Text section ->

Holding: The Court held that Idaho's Eleventh Amendment sovereign immunity bars the Tribe's federal suit for declaratory and injunctive relief because it would be the functional equivalent of quiet title and would intrude on state sovereignty.

Real World Impact:
  • Pushes the tribe’s land dispute into Idaho state courts rather than federal court.
  • Limits when federal courts can enjoin state officials over territorial or title claims.
  • Protects state control and regulation over submerged lands and public waters.
Topics: tribal land claims, sovereign immunity, state control of submerged lands, federal court access

Summary

Background

The Coeur d'Alene Tribe and some individual members sued Idaho officials in federal court, claiming ownership of the beds and banks under Lake Coeur d'Alene and connected rivers. The Tribe said an 1873 federal Executive Order (and related federal actions) gave it beneficial title, and it alternatively claimed unextinguished tribal title. The Tribe asked for a declaration of exclusive possession and an injunction stopping Idaho from regulating or using those submerged lands. Idaho moved to dismiss based on Eleventh Amendment sovereign immunity; a parallel United States suit to quiet title was later filed and remains pending.

Reasoning

The key question was whether Idaho's claim of sovereign immunity blocks the Tribe from getting declaratory or injunctive relief in federal court. The Court explained that States enjoy Eleventh Amendment immunity and that the longstanding Ex parte Young exception (allowing federal suits against state officers to stop ongoing federal-law violations) has limits. The Court found the Tribe's requested relief was the functional equivalent of a quiet title action that would divest the State of control over its sovereign submerged lands. Because Idaho's courts were available and the relief would intrude deeply on state sovereignty, the Court held the Young exception did not allow this federal suit to proceed.

Assignment 1 -> Copy everything in the case summary from "Holding: The Court" down to "on state sovereignty." word for word.

Raw data ->
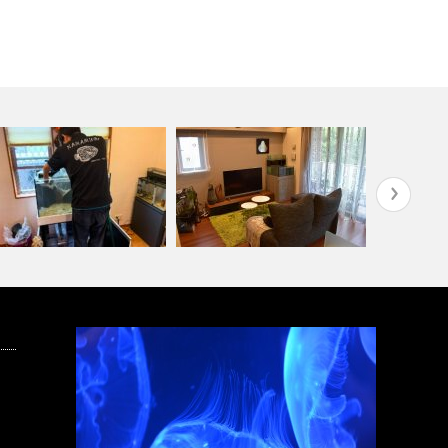
【オーダーメイド水槽設置】横
カエルアン
タッフ募集中！
浜市
SHELL2～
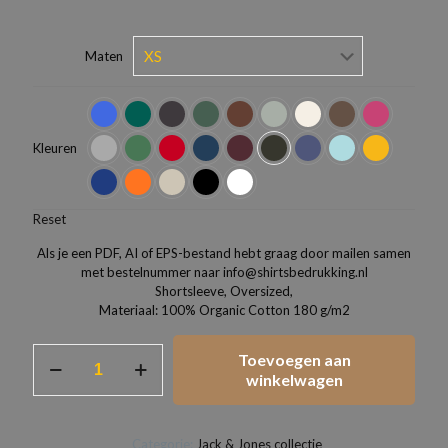
Maten
Kleuren
Reset
Als je een PDF, AI of EPS-bestand hebt graag door mailen samen
met bestelnummer naar info@shirtsbedrukking.nl
Shortsleeve, Oversized,
Materiaal: 100% Organic Cotton 180 g/m2
T-
Toevoegen aan
Shirt
winkelwagen
JACK
&
JONES
Categorie:
Jack & Jones collectie
Oversized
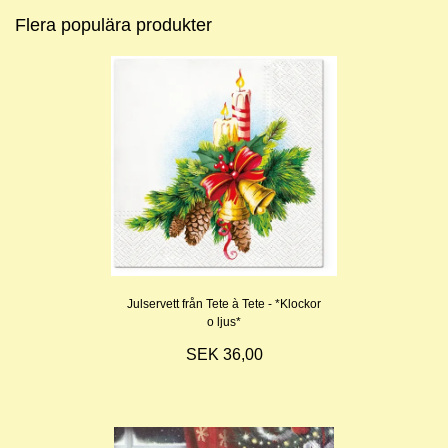
Flera populära produkter
Julservett från Tete à Tete - *Klockor
o ljus*
SEK 36,00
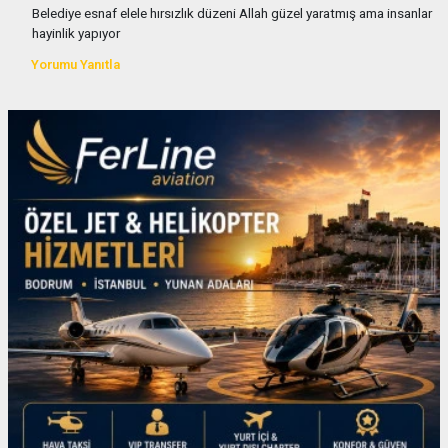
Belediye esnaf elele hırsızlık düzeni Allah güzel yaratmış ama insanlar
hayinlik yapıyor
Yorumu Yanıtla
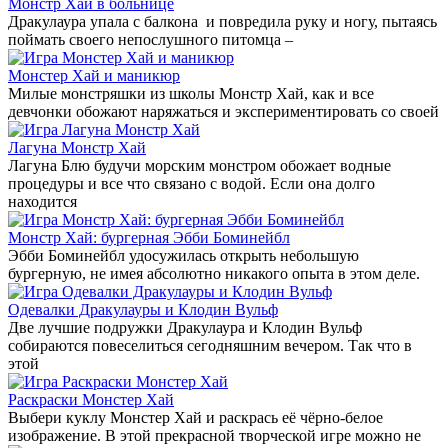
Монстр Хай в больнице
Дракулаура упала с балкона и повредила руку и ногу, пытаясь
поймать своего непослушного питомца –
Монстер Хай и маникюр
Милые монстряшки из школы Монстр Хай, как и все
девчонки обожают наряжаться и экспериментировать со своей
Лагуна Монстр Хай
Лагуна Блю будучи морским монстром обожает водные
процедуры и все что связано с водой. Если она долго
находится
Монстр Хай: бургерная Эбби Боминейбл
Эбби Боминейбл удосужилась открыть небольшую
бургерную, не имея абсолютно никакого опыта в этом деле.
Одевалки Дракулауры и Клодин Вульф
Две лучшие подружки Дракулаура и Клодин Вульф
собираются повеселиться сегодняшним вечером. Так что в
этой
Раскраски Монстер Хай
Выбери куклу Монстер Хай и раскрась её чёрно-белое
изображение. В этой прекрасной творческой игре можно не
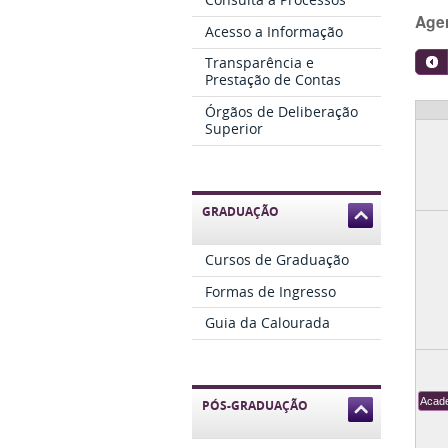
Age
Acesso a Informação
Transparência e
Prestação de Contas
Órgãos de Deliberação
Superior
GRADUAÇÃO
Cursos de Graduação
Formas de Ingresso
Guia da Calourada
Acade
PÓS-GRADUAÇÃO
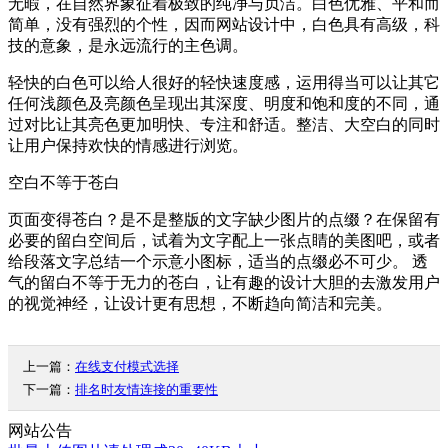
无暇，在自然界象征着极致的纯净与贞洁。白色优雅、平和而
简单，没有强烈的个性，因而网站设计中，白色具有高级，科
技的意象，是永远流行的主色调。
轻快的白色可以给人很好的轻快速度感，运用得当可以让其它
任何浅颜色及亮颜色呈现出其深度、明度和饱和度的不同，通
过对比让其亮色更加明快、专注和舒适。整洁、大空白的同时
让用户保持欢快的情感进行浏览。
空白不等于苍白
页面变得苍白？是不是整版的文字缺少图片的点缀？在保留有
必要的留白空间后，试着为文字配上一张点睛的美图吧，或者
给段落文字总结一个示意小图标，适当的点缀必不可少。 透
气的留白不等于无力的苍白，让有趣的设计大胆的去激发用户
的视觉神经，让设计更有思想，不断趋向简洁和完美。
上一篇：
在线支付模式选择
下一篇：
排名时友情连接的重要性
网站公告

Assignment 2 -> Rewrite everything in the listing from the line containing "Монстр Хай в больнице" down to the line containing "девчонки обожают наряжаться" as a Markdown table with the columns Row and Line, numbering each row and leaving out blank lines.

Expected answer 1 ->
Holding: The Court held that Idaho's Eleventh Amendment sovereign immunity bars the Tribe's federal suit for declaratory and injunctive relief because it would be the functional equivalent of quiet title and would intrude on state sovereignty.

Expected answer 2 ->
| Row | Line |
|---|---|
| 1 | Монстр Хай в больнице |
| 2 | Дракулаура упала с балкона и повредила руку и ногу, пытаясь |
| 3 | поймать своего непослушного питомца – |
| 4 | Монстер Хай и маникюр |
| 5 | Милые монстряшки из школы Монстр Хай, как и все |
| 6 | девчонки обожают наряжаться и экспериментировать со своей |